TASK BRIEF => Lines in the records below that contain the word "xanh" must each be copied.

EXCERPTED DATA =>
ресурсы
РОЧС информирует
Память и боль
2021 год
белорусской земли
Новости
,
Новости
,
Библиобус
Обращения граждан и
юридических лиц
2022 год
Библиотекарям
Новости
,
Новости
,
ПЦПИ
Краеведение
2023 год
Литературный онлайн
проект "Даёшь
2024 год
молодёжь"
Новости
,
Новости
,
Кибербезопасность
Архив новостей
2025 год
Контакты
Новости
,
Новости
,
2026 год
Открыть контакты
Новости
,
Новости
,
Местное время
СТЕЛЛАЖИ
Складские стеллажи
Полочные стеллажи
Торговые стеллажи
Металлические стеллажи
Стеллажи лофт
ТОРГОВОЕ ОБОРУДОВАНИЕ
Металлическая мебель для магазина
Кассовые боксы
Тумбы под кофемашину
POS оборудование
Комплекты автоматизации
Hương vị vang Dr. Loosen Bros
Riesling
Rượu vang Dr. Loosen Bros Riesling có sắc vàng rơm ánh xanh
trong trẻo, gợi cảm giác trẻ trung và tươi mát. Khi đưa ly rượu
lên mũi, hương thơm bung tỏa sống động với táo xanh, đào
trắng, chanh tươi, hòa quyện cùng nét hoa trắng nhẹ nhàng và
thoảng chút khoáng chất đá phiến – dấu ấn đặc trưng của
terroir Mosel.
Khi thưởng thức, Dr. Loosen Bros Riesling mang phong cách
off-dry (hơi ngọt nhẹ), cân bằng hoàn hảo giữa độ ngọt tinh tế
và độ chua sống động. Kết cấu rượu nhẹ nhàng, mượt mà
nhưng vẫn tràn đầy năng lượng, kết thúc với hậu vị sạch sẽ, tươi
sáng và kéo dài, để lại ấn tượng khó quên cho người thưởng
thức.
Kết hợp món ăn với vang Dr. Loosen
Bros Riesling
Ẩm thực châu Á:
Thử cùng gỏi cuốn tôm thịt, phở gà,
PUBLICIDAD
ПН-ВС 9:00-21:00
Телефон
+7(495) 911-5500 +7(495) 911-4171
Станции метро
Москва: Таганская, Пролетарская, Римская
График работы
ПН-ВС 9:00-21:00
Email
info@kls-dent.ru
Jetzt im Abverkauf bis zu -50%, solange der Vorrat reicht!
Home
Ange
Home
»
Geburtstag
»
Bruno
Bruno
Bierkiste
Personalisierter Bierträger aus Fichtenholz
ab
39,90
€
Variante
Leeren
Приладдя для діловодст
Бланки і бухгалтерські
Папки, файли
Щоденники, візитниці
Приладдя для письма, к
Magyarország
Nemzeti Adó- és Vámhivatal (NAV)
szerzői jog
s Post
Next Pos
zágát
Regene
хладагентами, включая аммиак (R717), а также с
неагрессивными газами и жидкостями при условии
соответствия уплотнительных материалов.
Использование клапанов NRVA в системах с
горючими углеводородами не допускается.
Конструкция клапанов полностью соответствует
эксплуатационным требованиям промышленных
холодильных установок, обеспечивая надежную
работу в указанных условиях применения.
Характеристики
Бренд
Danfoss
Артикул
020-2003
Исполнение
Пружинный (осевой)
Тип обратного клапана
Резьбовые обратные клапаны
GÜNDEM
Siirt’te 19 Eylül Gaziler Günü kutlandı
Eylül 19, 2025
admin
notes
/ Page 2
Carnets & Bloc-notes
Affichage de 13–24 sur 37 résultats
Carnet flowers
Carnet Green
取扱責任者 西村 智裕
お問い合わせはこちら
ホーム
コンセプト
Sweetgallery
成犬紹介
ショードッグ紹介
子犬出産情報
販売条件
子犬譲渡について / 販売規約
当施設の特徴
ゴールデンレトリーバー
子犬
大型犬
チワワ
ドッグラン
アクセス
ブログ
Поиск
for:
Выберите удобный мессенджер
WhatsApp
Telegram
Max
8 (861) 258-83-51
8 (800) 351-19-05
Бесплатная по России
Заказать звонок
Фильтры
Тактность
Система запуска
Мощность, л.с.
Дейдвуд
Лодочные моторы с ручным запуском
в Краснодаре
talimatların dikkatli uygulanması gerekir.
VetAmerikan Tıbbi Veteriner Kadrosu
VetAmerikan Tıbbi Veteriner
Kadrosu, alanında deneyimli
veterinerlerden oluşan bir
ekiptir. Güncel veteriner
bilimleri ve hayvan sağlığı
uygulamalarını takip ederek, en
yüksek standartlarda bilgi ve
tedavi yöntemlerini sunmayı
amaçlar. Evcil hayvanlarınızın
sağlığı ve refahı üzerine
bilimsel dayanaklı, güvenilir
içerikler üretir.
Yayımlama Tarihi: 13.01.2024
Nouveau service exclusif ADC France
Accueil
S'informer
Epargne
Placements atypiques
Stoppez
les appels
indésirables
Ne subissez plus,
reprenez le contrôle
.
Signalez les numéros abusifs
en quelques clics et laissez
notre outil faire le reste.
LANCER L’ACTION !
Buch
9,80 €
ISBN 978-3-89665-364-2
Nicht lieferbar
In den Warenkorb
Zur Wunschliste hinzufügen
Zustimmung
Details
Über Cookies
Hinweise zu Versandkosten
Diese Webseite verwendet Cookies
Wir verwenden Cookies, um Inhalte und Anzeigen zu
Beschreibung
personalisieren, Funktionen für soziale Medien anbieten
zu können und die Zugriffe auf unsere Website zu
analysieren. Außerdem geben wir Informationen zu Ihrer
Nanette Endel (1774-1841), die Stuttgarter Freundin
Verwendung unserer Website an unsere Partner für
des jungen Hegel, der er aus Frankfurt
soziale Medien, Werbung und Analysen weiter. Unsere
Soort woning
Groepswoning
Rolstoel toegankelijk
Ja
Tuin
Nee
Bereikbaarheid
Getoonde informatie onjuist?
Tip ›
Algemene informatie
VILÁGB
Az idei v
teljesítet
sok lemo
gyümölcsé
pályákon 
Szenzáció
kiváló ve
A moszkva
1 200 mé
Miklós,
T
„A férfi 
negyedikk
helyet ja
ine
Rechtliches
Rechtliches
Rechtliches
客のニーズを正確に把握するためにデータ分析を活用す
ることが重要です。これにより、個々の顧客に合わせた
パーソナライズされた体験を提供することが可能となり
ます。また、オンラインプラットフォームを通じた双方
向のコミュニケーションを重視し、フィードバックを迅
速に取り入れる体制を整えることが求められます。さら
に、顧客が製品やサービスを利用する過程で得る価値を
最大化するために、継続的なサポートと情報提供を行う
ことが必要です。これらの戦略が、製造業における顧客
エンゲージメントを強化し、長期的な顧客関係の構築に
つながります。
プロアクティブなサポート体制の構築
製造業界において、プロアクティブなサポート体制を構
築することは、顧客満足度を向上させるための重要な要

ANSWER SECTION =>
Rượu vang Dr. Loosen Bros Riesling có sắc vàng rơm ánh xanh
lên mũi, hương thơm bung tỏa sống động với táo xanh, đào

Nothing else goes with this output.